Objetivo 1 = Você pode reproduzir sem nenhuma alteração as linhas de dados mais abaixo, da linha que contém "locality: Isl. Yakushima, prov. Ohsumi" até a que contém "scientific name: Befaria resinosa", ambas incluídas?

Trecho do texto =
########################################

Embora seus estilos sejam muito diferentes, ele partilhava com
Hemingway, outro de meus autores preferidos, a vida de ação e o fino
burilamento por trás de uma escrita aparentemente fácil.
A história de vida do autor é tão interessante e aventureira quanto seus
livros, e por isso permitam-me uma digressão. Depois de contar hoje um pouco de
sua vida, numa próxima conversa falarei dos seus livros, que me olham das
minhas estantes enquanto escrevo.
Antoine-Jean-Baptiste-Marie-Roger de Saint-Exupéry nasceu em 1900 em
Lyon, filho do Conde de Saint-Exupéry, de antiga linhagem de cavalheiros do
Limousin, e de sua mulher Marie de Fonscolombe, de linhagem provençal. Perdeu o
pai muito cedo, aos quatro anos. Depois de uma infância folgada nos castelos de
suas duas avós, estudou num colégio jesuíta até a entrada da França na Primeira
Grande Guerra, em 1914, quando sua mãe se mudou para Paris para chefiar uma
equipe de enfermeiras. Transferido para outro colégio (dessa vez dos padres
maristas) lá ficou até conseguir seu bacharelado (que na França tem um
significado diferente daqui, é uma prova difícil que se faz ao final do ensino
médio para só depois de aprovado poder tentar a universidade). Mas antes disso,
aos doze anos, fez seu primeiro voo (à revelia de sua mãe) como passageiro de
um avião. Imaginem o que deve ter sido a sensação, para um menino de doze anos,
de voar num daqueles aeroplanos que mais pareciam um papagaio-caixa com um
motor, poucos anos depois dos primeiros voos de Santos Dumont e dos irmãos
Wright...

########################################

Objetivo 2 = Transcreva fielmente o texto sobre Saint-Exupéry, entre "Embora seus estilos" e "escrita aparentemente fácil.", inclusive.

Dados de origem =
########################################

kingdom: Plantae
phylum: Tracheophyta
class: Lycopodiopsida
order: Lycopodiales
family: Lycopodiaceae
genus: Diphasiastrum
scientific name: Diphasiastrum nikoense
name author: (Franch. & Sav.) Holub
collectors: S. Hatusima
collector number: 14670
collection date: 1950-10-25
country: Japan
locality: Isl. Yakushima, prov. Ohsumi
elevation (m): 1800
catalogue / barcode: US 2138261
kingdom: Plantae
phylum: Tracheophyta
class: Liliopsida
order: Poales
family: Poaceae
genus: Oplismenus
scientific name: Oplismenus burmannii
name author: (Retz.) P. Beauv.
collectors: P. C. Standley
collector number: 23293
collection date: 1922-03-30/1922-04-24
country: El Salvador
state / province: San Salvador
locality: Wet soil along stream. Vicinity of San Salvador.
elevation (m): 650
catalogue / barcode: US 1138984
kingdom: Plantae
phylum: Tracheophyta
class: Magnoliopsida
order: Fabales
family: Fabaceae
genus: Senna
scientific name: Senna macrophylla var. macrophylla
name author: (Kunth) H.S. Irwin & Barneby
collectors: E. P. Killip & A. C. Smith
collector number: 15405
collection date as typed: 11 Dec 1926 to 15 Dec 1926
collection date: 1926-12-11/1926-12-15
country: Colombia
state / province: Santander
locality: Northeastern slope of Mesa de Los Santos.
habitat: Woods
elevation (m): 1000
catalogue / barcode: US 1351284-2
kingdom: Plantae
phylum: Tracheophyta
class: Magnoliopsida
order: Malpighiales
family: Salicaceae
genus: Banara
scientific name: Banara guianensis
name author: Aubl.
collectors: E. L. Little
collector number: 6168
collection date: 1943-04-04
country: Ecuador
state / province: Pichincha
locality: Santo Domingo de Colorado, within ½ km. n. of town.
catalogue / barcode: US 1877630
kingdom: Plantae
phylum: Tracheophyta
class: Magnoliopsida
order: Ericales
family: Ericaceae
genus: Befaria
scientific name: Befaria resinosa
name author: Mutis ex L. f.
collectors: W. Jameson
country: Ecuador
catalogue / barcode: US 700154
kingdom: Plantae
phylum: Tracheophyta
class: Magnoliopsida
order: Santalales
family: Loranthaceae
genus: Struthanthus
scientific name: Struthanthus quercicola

########################################

Resposta correta 1 =
locality: Isl. Yakushima, prov. Ohsumi
elevation (m): 1800
catalogue / barcode: US 2138261
kingdom: Plantae
phylum: Tracheophyta
class: Liliopsida
order: Poales
family: Poaceae
genus: Oplismenus
scientific name: Oplismenus burmannii
name author: (Retz.) P. Beauv.
collectors: P. C. Standley
collector number: 23293
collection date: 1922-03-30/1922-04-24
country: El Salvador
state / province: San Salvador
locality: Wet soil along stream. Vicinity of San Salvador.
elevation (m): 650
catalogue / barcode: US 1138984
kingdom: Plantae
phylum: Tracheophyta
class: Magnoliopsida
order: Fabales
family: Fabaceae
genus: Senna
scientific name: Senna macrophylla var. macrophylla
name author: (Kunth) H.S. Irwin & Barneby
collectors: E. P. Killip & A. C. Smith
collector number: 15405
collection date as typed: 11 Dec 1926 to 15 Dec 1926
collection date: 1926-12-11/1926-12-15
country: Colombia
state / province: Santander
locality: Northeastern slope of Mesa de Los Santos.
habitat: Woods
elevation (m): 1000
catalogue / barcode: US 1351284-2
kingdom: Plantae
phylum: Tracheophyta
class: Magnoliopsida
order: Malpighiales
family: Salicaceae
genus: Banara
scientific name: Banara guianensis
name author: Aubl.
collectors: E. L. Little
collector number: 6168
collection date: 1943-04-04
country: Ecuador
state / province: Pichincha
locality: Santo Domingo de Colorado, within ½ km. n. of town.
catalogue / barcode: US 1877630
kingdom: Plantae
phylum: Tracheophyta
class: Magnoliopsida
order: Ericales
family: Ericaceae
genus: Befaria
scientific name: Befaria resinosa

Resposta correta 2 =
Embora seus estilos sejam muito diferentes, ele partilhava com
Hemingway, outro de meus autores preferidos, a vida de ação e o fino
burilamento por trás de uma escrita aparentemente fácil.